Sens. Emily Jordan, R-Isle of Wight, Lashrecse Aird, D-Petersburg, Rouse, Mamie Locke, D-Hampton, Jennifer Carroll Foy, D-Woodbridge, New Craig, and Angelia Williams Graves, D-Norfolk, each voted at the Jan. 22 committee meeting to advance the bill, while Sens. Adam Ebbing, D-Alexandria, Jeremy McPike, D-Woodbridge, Todd Pillion, R-Abingdon, Christopher Head, R-Roanoke, Schuyler VanValkenburg, D-Richmond, and Danica Room, D-Manassas, opposed it.

The bill would direct the Virginia Lottery Board to develop regulations by June 30, 2026, governing the registration and taxation of the machines and authorize the Virginia Alcoholic Beverage Authority to grant provisional registration starting this year.

The bill proposes replacing the term “skill game” with “electronic gaming device,” defining the latter as any machine requiring the insertion of a coin, currency or token to play a game where the outcome is “determined by the predominant skill of the player” rather than pure chance.

The bill proposes to cap the number of registered gaming machines at 30,000 statewide and  impose a fine of up to $25,000 per unregistered device, which if enforced by a locality would be paid into that locality’s general fund.
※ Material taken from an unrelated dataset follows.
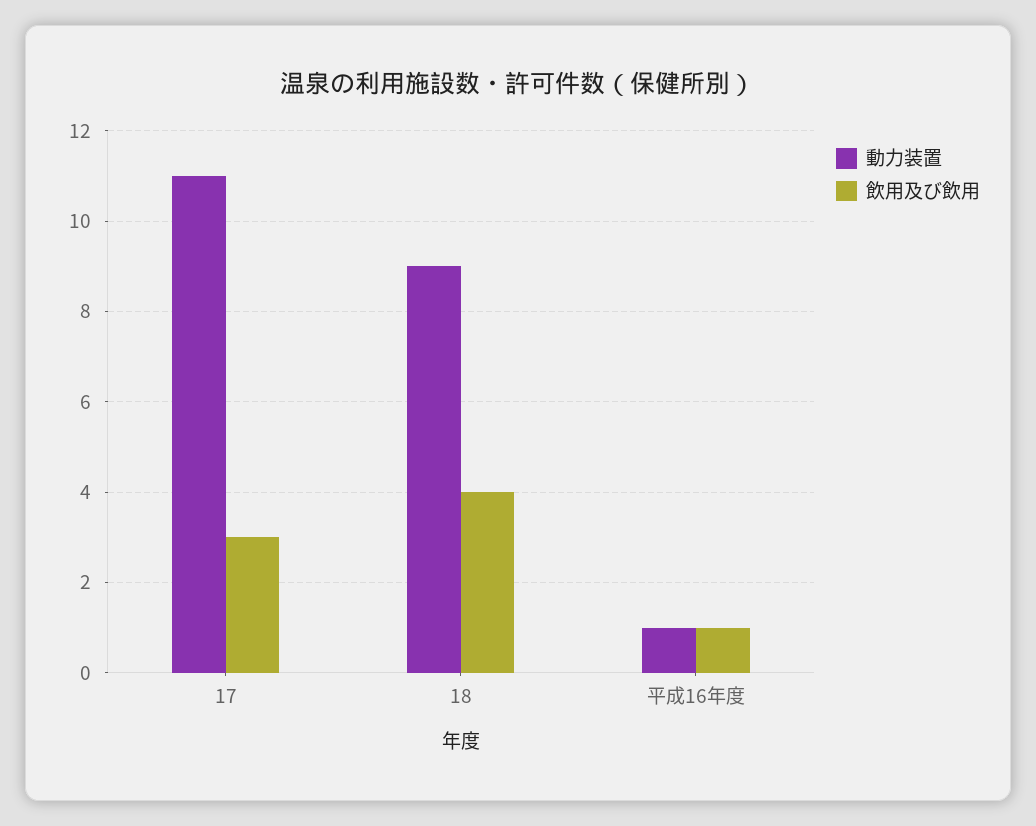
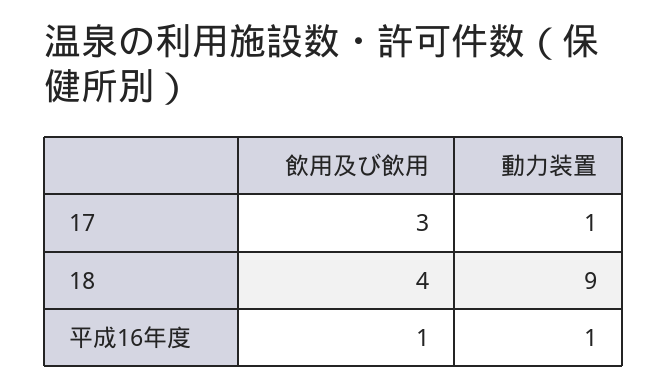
動力装置, 17: 11 -> 1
It would bar a licensee from using the term “casino” in its entity name and would set a maximum of three devices per location except at truck stops and licensed alcohol retailers, which would be permitted up to seven devices.

New Craig and Sens. J.D. “Danny” Diggs, R-Yorktown, Bryce Reeves, R-Fredericksburg, and Bill Stanley, R-Moneta, had co-sponsored a similar bill, dubbed SB 6007, during a special mid-2024 General Assembly session, though it wasn’t acted upon. That bill would have allowed counties and cities – but not towns – to opt out of legalization via a ballot referendum by resolution of a board of supervisors or city council, or by petition of at least 5,000 or 2.5% of registered voters, whichever is smaller.

The opt-out verbiage wasn’t included in the initial 2025 version of New Craig’s bill but was added to the substitute bill the General Laws and Technology Committee advanced, this time with towns included in the availability of the opt-out.

Isle of Wight only began enforcing the 2020 ban last January after a three-year legal battle ended in late 2023 with Virginia’s Supreme Court lifting an injunction against enforcement. Emporia truck stop owner Hermie Sadler, who’d run against Jordan in the 2023 Republican primary for her Senate seat, sued the state in 2021 just as the ban would have taken effect, arguing it gave unfair advantage to the handful of casinos the state had authorized in Virginia’s larger cities. He’d secured the now-lifted injunction in Greenville County Circuit Court in 2022 with the help of Stanley, who’d acted as Sadler’s attorney.